Conflict of Interest Statement
N. CONFLICTS OF INTEREST; STATEMENTS –
(i) As further defined herein, a conflict of interest occurs when a Director’s obligation to further the Corporation’s charitable purposes is at odds with their own financial interests. Any Director having an existing or potential conflict of interest, including in a contract or other transaction presented to the Board or a Board committee for deliberation, authorization, approval, or ratification shall make a prompt, full, and frank disclosure of the interest to the Board at the earliest possible meeting of the Board after the interest becomes known. In such circumstances, such Director is required to disclose the nature and extent of such Director’s interest and any relevant material facts known to such Director concerning the situation which might reasonably be construed to be adverse to the Corporation’s interest and to answer pertinent questions presented to such Director.

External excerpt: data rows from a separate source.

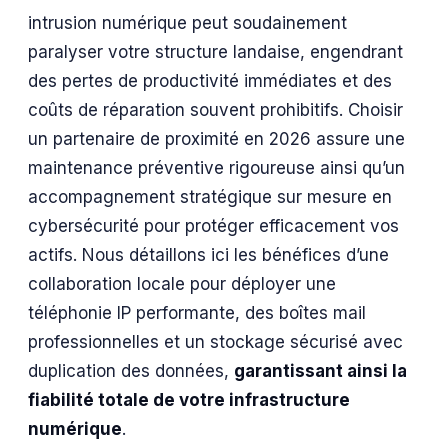
intrusion numérique peut soudainement
paralyser votre structure landaise, engendrant
des pertes de productivité immédiates et des
coûts de réparation souvent prohibitifs. Choisir
un partenaire de proximité en 2026 assure une
maintenance préventive rigoureuse ainsi qu’un
accompagnement stratégique sur mesure en
cybersécurité pour protéger efficacement vos
actifs. Nous détaillons ici les bénéfices d’une
collaboration locale pour déployer une
téléphonie IP performante, des boîtes mail
professionnelles et un stockage sécurisé avec
duplication des données,
garantissant ainsi la
fiabilité totale de votre infrastructure
numérique
.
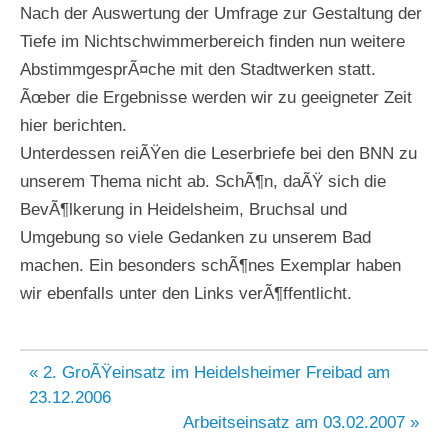
Nach der Auswertung der Umfrage zur Gestaltung der
Tiefe im Nichtschwimmerbereich finden nun weitere
AbstimmgesprÃ¤che mit den Stadtwerken statt.
Ãœber die Ergebnisse werden wir zu geeigneter Zeit
hier berichten.
Unterdessen reiÃŸen die Leserbriefe bei den BNN zu
unserem Thema nicht ab. SchÃ¶n, daÃŸ sich die
BevÃ¶lkerung in Heidelsheim, Bruchsal und
Umgebung so viele Gedanken zu unserem Bad
machen. Ein besonders schÃ¶nes Exemplar haben
wir ebenfalls unter den Links verÃ¶ffentlicht.
Beitragsnavigation
« 2. GroÃŸeinsatz im Heidelsheimer Freibad am
23.12.2006
Arbeitseinsatz am 03.02.2007 »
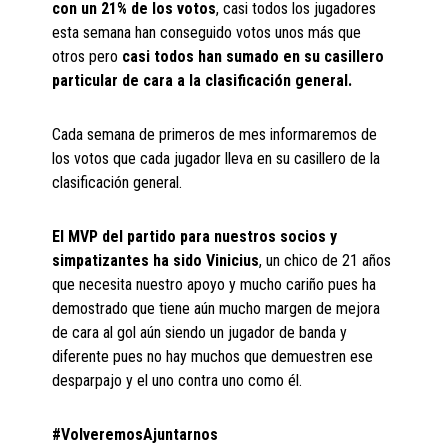
con un 21% de los votos
, casi todos los jugadores
esta semana han conseguido votos unos más que
otros pero
casi todos han sumado en su casillero
particular de cara a la clasificación general.
Cada semana de primeros de mes informaremos de
los votos que cada jugador lleva en su casillero de la
clasificación general.
El MVP del partido para nuestros socios y
simpatizantes ha sido Vinicius
, un chico de 21 años
que necesita nuestro apoyo y mucho cariño pues ha
demostrado que tiene aún mucho margen de mejora
de cara al gol aún siendo un jugador de banda y
diferente pues no hay muchos que demuestren ese
desparpajo y el uno contra uno como él.
#VolveremosAjuntarnos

(ii) The Board shall determine, by majority vote, whether the interest disclosed may result in a conflict of interest such that the non-voting and non-participation provisions listed below shall be observed. If a conflict of interest exists, such Director shall not vote on, nor use such Director’s personal influence on nor participate (other than to present factual information or to respond to questions) in the discussions or deliberations with respect to such matters. Such Director shall be required to leave the meeting during the discussion of, and the vote upon, the matter that causes the conflict of interest. Such Director shall not be counted in determining the existence of a quorum during the time such Director is excluded from participation in the portion of the meeting where such matter is under discussion and/or is being voted upon. The minutes of the meeting shall reflect the disclosure made, the vote thereon, and the abstention from voting and participation, and whether a quorum was present. If appropriate, the Board, by majority vote, may appoint a non-interested person or committee to investigate all alternatives to the matter at issue to determine if the matter at issue is: (1) In the Corporation’s best interests and for its own benefit; and (2) Is fair and reasonable to the Corporation. After exercising said due diligence, the non-interested person or committee shall opine and recommend to the Board whether the Corporation cannot obtain a more advantageous transaction or arrangement with reasonable efforts under the circumstances.

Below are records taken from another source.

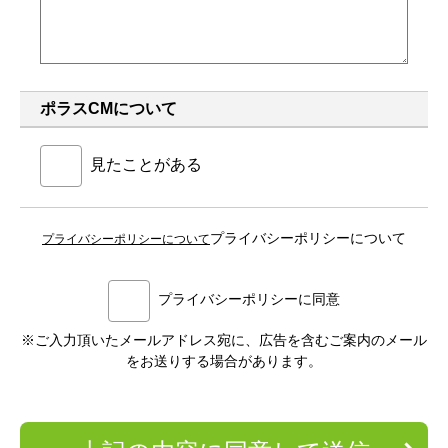
ポラスCMについて
見たことがある
プライバシーポリシーについて
プライバシーポリシーについて
プライバシーポリシーに同意
※ご入力頂いたメールアドレス宛に、広告を含むご案内のメール
をお送りする場合があります。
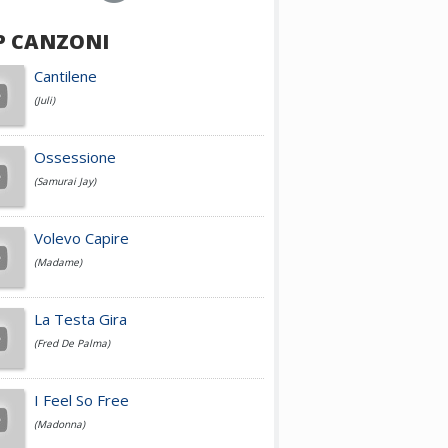
P CANZONI
Achille Lauro
Cantilene
(Juli)
Cesare Cremonini
Ossessione
(Samurai Jay)
Jovanotti
Volevo Capire
(Madame)
Fedez
La Testa Gira
(Fred De Palma)
Simone Cristicchi
I Feel So Free
(Madonna)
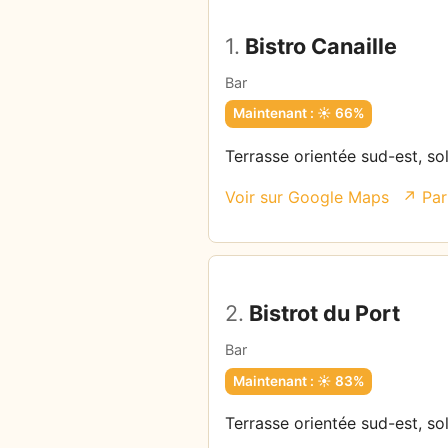
1.
Bistro Canaille
Bar
Maintenant : ☀️ 66%
Terrasse orientée sud-est, sol
Voir sur Google Maps
↗ Par
2.
Bistrot du Port
Bar
Maintenant : ☀️ 83%
Terrasse orientée sud-est, sol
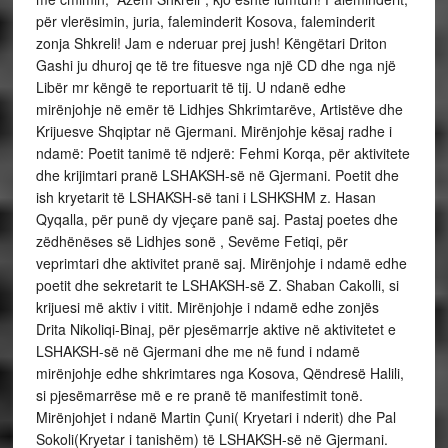
për vlerësimin, juria, faleminderit Kosova, faleminderit
zonja Shkreli! Jam e nderuar prej jush! Këngëtari Driton
Gashi ju dhuroj qe të tre fituesve nga një CD dhe nga një
Libër mr këngë te reportuarit të tij. U ndanë edhe
mirënjohje në emër të Lidhjes Shkrimtarëve, Artistëve dhe
Krijuesve Shqiptar në Gjermani. Mirënjohje kësaj radhe i
ndamë: Poetit tanimë të ndjerë: Fehmi Korqa, për aktivitete
dhe krijimtari pranë LSHAKSH-së në Gjermani. Poetit dhe
ish kryetarit të LSHAKSH-së tani i LSHKSHM z. Hasan
Qyqalla, për punë dy vjeçare panë saj. Pastaj poetes dhe
zëdhënëses së Lidhjes sonë , Sevëme Fetiqi, për
veprimtari dhe aktivitet pranë saj. Mirënjohje i ndamë edhe
poetit dhe sekretarit te LSHAKSH-së Z. Shaban Cakolli, si
krijuesi më aktiv i vitit. Mirënjohje i ndamë edhe zonjës
Drita Nikoliqi-Binaj, për pjesëmarrje aktive në aktivitetet e
LSHAKSH-së në Gjermani dhe me në fund i ndamë
mirënjohje edhe shkrimtares nga Kosova, Qëndresë Halili,
si pjesëmarrëse më e re pranë të manifestimit tonë.
Mirënjohjet i ndanë Martin Çuni( Kryetari i nderit) dhe Pal
Sokoli(Kryetar i tanishëm) të LSHAKSH-së në Gjermani.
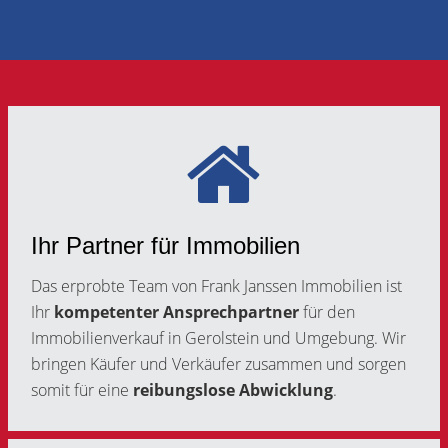
Ihr Partner für Immobilien
Das erprobte Team von Frank Janssen Immobilien ist
Ihr
kompetenter Ansprechpartner
für den
Immobilienverkauf in Gerolstein und Umgebung. Wir
bringen Käufer und Verkäufer zusammen und sorgen
somit für eine
reibungslose Abwicklung
.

(iii) The Board shall require annual signed statements from Directors that disclose existing and potential conflicts of interest in a form that tracks guidance issued by the Internal Revenue Service. By signing the annual statement Directors acknowledge that they understand the conflict of interest policy and know that the policy applies to all activities in connection with the Corporation.

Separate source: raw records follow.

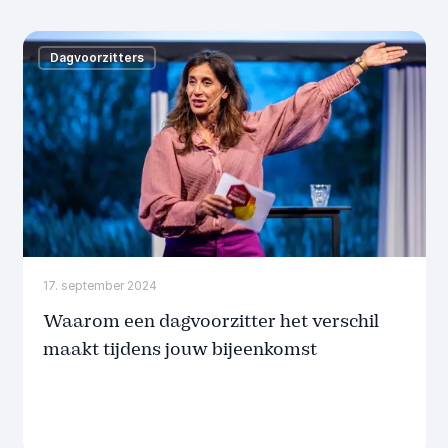
Dagvoorzitters
17. september 2024
Waarom een dagvoorzitter het verschil
maakt tijdens jouw bijeenkomst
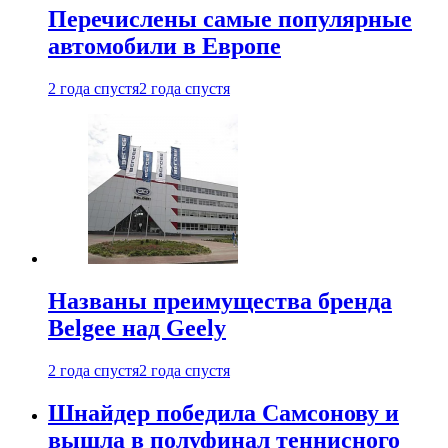
Перечислены самые популярные
автомобили в Европе
2 года спустя
2 года спустя
Названы преимущества бренда
Belgee над Geely
2 года спустя
2 года спустя
Шнайдер победила Самсонову и
вышла в полуфинал теннисного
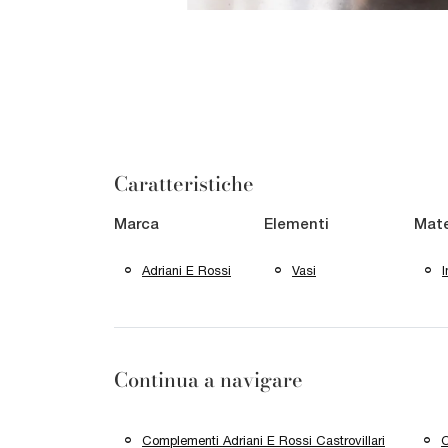
Caratteristiche
Marca
Elementi
Mate
Adriani E Rossi
Vasi
I
Continua a navigare
Complementi Adriani E Rossi Castrovillari
C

(iv) For purposes of this Section, a person shall be deemed to have an “interest” in a transaction, contract, or arrangement or other transaction if the person has, directly or indirectly through business, investment, or family:
(a) An ownership or investment interest in any entity with which the Corporation has a transaction or arrangement or with which the Corporation is negotiating to have a transaction or arrangement;
(b) A compensation arrangement with the Corporation or with any entity or individual with which the Corporation has a transaction or arrangement or any entity or individual with which the Corporation is negotiating to have a transaction or arrangement;
(c) May gain a significant financial or other personal benefit, directly or indirectly, if the contract or transaction is approved; or
(d) A potential ownership or investment interest in, or compensation arrangement with any entity or individual with which the Corporation is negotiating a transaction or arrangement. For these purposes, the term “compensation” includes direct and indirect remuneration and gifts or favors which are substantial in nature.